** What is required **
If a line in the data has the string "input", please show it.

(Source data)
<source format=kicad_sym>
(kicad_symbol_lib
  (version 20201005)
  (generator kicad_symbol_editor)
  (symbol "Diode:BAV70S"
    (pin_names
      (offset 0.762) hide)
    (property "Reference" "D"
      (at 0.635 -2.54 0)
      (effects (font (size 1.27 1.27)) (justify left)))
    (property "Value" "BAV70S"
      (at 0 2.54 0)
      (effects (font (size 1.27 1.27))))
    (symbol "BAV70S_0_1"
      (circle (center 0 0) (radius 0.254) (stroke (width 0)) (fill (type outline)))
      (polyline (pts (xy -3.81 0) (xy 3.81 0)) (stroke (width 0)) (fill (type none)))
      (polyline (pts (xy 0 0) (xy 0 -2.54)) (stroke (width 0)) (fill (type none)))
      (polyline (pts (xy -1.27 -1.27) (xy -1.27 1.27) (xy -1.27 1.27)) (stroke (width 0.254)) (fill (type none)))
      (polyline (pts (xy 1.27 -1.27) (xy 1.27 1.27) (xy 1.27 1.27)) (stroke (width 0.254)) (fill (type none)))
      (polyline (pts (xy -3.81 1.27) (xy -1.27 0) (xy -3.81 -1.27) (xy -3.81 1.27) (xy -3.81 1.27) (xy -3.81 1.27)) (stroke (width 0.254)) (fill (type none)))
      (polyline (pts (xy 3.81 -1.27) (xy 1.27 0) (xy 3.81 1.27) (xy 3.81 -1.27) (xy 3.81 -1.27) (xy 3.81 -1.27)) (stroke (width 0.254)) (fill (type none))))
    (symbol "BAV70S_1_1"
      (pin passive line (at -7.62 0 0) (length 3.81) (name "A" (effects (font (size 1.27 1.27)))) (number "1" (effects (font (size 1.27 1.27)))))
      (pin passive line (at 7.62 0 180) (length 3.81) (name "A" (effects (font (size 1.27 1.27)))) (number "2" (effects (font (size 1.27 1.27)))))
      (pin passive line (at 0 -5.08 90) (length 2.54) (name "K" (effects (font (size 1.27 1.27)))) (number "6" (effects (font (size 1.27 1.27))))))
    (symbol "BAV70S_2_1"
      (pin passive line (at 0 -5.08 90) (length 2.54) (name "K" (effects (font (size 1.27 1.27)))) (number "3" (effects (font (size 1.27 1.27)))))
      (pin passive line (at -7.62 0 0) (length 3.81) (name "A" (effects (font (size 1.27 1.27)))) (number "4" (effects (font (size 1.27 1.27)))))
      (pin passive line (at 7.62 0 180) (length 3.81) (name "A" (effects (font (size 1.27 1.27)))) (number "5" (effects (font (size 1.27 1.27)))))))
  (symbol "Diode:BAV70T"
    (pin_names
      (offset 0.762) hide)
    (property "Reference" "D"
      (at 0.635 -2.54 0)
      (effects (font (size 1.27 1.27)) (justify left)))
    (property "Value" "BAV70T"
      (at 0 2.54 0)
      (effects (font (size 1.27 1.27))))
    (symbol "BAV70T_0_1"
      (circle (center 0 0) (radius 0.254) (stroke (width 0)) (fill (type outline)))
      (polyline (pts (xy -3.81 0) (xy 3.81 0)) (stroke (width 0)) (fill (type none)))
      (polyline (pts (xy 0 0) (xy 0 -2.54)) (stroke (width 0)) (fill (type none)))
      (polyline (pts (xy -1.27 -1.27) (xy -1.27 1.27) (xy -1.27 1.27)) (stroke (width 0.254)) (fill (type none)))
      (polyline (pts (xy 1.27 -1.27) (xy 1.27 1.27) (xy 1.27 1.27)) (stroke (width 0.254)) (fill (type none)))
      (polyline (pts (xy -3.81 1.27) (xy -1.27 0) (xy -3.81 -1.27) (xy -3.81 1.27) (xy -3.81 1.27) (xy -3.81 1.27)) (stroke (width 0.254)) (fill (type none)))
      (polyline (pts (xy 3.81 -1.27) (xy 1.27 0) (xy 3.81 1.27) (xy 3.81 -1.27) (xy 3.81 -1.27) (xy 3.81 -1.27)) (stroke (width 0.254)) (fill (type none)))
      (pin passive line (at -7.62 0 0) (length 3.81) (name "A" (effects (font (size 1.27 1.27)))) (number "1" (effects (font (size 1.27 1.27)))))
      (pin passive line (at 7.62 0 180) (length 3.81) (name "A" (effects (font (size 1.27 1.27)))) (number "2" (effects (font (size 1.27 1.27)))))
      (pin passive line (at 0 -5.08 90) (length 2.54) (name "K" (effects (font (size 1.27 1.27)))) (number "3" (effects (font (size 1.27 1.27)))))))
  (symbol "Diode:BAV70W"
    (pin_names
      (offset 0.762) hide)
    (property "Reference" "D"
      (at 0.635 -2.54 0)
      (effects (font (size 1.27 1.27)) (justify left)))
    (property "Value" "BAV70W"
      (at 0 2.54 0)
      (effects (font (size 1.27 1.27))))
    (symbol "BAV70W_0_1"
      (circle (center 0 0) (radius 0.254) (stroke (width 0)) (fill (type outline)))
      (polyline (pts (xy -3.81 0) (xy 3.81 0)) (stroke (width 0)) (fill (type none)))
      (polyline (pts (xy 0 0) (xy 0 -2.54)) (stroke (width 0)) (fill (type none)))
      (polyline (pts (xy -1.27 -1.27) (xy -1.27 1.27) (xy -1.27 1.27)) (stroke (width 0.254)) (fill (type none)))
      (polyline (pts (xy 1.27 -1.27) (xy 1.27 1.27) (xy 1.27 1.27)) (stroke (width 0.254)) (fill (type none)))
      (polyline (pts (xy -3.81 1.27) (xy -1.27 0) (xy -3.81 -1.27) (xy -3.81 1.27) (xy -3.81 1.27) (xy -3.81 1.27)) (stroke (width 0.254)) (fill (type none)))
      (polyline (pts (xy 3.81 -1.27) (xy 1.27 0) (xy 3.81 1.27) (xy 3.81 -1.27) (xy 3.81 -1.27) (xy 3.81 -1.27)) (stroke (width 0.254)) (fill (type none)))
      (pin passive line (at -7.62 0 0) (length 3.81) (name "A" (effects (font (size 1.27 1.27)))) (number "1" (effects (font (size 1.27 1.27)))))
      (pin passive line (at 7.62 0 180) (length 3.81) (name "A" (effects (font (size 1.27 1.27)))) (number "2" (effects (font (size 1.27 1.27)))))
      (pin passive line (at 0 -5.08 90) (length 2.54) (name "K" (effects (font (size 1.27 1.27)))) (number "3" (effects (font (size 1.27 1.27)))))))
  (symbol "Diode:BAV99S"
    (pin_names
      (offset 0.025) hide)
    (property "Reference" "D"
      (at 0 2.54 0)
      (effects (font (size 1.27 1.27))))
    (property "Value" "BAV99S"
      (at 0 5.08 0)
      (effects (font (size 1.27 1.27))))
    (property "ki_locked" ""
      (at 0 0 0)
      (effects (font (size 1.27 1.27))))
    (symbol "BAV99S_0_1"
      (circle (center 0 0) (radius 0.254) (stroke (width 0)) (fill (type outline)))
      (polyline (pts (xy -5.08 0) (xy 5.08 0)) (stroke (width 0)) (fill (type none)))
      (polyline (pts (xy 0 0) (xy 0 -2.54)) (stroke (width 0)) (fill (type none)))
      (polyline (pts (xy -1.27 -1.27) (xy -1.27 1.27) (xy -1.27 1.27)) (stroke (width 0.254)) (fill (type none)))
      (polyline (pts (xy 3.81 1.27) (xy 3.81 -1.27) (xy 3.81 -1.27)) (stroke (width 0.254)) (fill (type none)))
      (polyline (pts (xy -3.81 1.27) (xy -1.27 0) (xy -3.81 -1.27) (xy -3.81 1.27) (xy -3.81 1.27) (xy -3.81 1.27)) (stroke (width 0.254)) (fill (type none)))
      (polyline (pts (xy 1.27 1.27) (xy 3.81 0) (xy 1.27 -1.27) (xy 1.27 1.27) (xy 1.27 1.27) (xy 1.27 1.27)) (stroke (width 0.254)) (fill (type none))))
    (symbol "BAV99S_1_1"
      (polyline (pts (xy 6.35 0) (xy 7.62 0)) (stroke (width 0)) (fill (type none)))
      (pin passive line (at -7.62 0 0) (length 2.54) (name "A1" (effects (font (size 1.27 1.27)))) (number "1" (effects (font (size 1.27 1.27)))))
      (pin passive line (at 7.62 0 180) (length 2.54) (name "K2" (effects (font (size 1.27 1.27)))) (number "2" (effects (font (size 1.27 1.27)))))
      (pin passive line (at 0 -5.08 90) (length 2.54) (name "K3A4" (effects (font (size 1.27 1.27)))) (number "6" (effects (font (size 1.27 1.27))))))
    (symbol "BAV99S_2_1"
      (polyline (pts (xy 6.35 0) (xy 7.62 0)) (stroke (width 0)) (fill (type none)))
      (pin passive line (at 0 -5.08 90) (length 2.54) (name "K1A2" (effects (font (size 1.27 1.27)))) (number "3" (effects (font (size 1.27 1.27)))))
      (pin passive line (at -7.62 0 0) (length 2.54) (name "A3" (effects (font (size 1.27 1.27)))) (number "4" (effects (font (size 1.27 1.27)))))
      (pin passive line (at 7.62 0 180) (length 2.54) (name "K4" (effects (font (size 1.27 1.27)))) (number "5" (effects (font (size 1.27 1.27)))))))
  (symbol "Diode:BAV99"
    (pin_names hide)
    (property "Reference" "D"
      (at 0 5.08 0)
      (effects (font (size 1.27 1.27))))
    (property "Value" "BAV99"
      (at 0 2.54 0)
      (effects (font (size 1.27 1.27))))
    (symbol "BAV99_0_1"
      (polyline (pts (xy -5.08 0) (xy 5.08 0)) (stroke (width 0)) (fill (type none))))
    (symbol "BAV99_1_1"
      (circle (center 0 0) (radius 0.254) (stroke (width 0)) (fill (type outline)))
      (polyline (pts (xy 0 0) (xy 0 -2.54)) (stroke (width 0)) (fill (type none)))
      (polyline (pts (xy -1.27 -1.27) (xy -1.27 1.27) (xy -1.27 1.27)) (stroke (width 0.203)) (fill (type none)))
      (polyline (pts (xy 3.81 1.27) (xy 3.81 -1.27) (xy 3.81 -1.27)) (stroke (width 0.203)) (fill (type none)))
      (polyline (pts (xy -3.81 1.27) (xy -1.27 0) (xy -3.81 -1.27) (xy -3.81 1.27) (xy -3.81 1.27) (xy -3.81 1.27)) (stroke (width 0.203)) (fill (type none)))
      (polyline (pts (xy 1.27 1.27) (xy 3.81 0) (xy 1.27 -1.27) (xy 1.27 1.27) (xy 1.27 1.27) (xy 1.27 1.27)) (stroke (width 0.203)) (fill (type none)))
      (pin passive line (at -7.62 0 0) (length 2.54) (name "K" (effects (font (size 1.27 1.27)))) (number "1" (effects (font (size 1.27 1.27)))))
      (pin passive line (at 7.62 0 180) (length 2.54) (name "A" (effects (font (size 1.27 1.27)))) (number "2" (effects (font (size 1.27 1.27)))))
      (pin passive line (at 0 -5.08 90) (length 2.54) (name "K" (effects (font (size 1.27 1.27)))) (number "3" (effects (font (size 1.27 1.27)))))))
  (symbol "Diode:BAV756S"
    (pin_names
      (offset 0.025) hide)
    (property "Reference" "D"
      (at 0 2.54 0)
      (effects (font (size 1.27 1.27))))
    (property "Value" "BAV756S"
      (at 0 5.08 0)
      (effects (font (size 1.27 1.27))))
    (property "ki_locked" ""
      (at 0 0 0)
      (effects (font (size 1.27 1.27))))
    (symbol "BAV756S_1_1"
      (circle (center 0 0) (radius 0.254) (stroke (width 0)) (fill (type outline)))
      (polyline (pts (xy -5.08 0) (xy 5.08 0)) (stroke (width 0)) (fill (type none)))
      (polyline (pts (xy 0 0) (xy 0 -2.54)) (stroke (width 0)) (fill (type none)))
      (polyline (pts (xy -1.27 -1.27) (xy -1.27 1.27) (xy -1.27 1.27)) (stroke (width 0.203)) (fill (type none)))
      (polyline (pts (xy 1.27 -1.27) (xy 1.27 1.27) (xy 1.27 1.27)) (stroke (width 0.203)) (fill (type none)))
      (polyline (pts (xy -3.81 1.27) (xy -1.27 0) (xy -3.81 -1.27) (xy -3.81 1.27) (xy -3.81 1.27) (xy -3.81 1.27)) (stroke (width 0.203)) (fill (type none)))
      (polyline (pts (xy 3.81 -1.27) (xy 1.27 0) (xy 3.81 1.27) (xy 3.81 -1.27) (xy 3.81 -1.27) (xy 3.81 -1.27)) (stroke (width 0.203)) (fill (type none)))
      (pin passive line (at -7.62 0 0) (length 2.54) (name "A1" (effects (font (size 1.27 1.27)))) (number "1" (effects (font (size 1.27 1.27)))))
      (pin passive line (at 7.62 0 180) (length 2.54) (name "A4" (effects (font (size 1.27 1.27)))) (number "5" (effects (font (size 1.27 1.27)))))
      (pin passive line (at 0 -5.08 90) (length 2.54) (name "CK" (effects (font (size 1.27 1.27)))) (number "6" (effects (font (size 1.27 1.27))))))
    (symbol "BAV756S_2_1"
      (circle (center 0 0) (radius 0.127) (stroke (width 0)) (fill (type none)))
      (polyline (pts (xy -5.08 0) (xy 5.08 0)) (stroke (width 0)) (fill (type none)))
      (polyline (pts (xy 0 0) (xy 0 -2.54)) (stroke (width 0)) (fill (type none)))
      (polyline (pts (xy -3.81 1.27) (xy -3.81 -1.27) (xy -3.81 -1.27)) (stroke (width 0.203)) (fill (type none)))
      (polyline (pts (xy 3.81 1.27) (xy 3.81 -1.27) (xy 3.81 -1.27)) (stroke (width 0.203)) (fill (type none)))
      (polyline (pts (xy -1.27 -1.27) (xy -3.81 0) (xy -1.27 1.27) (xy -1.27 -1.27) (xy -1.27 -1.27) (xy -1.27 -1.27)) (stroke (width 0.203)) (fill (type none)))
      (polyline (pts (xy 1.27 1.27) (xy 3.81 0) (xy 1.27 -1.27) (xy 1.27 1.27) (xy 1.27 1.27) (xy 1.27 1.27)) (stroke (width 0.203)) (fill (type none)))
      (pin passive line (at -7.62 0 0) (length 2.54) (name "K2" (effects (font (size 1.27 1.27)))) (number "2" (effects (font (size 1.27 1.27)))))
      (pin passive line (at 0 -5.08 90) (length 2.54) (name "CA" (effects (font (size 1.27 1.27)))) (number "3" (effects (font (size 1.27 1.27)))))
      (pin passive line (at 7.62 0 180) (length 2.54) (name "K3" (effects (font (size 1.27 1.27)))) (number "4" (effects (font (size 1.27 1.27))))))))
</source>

==

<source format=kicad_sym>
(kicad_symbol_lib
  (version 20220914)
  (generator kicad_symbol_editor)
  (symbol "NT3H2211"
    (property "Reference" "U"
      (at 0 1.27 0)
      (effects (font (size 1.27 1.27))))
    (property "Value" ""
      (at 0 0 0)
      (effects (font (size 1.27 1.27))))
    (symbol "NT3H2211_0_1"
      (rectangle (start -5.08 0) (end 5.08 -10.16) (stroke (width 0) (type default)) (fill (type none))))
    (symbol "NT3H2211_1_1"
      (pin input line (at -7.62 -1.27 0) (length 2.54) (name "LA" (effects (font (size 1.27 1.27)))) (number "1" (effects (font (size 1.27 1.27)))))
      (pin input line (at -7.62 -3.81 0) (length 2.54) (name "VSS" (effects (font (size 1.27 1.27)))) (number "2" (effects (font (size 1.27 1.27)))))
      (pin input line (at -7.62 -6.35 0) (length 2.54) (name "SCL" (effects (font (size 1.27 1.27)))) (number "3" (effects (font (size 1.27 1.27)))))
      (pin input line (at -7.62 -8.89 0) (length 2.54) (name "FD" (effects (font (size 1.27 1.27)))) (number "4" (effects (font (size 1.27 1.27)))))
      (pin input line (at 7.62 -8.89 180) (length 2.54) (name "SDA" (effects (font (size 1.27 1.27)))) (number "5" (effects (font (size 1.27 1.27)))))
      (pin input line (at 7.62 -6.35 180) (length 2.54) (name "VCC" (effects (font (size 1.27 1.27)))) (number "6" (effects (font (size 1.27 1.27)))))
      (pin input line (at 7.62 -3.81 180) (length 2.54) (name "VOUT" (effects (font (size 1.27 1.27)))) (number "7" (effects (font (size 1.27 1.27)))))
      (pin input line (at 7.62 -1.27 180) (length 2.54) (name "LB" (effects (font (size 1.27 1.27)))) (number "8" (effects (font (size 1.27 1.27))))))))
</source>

** Your response **
      (pin input line (at -7.62 -1.27 0) (length 2.54) (name "LA" (effects (font (size 1.27 1.27)))) (number "1" (effects (font (size 1.27 1.27)))))
      (pin input line (at -7.62 -3.81 0) (length 2.54) (name "VSS" (effects (font (size 1.27 1.27)))) (number "2" (effects (font (size 1.27 1.27)))))
      (pin input line (at -7.62 -6.35 0) (length 2.54) (name "SCL" (effects (font (size 1.27 1.27)))) (number "3" (effects (font (size 1.27 1.27)))))
      (pin input line (at -7.62 -8.89 0) (length 2.54) (name "FD" (effects (font (size 1.27 1.27)))) (number "4" (effects (font (size 1.27 1.27)))))
      (pin input line (at 7.62 -8.89 180) (length 2.54) (name "SDA" (effects (font (size 1.27 1.27)))) (number "5" (effects (font (size 1.27 1.27)))))
      (pin input line (at 7.62 -6.35 180) (length 2.54) (name "VCC" (effects (font (size 1.27 1.27)))) (number "6" (effects (font (size 1.27 1.27)))))
      (pin input line (at 7.62 -3.81 180) (length 2.54) (name "VOUT" (effects (font (size 1.27 1.27)))) (number "7" (effects (font (size 1.27 1.27)))))
      (pin input line (at 7.62 -1.27 180) (length 2.54) (name "LB" (effects (font (size 1.27 1.27)))) (number "8" (effects (font (size 1.27 1.27))))))))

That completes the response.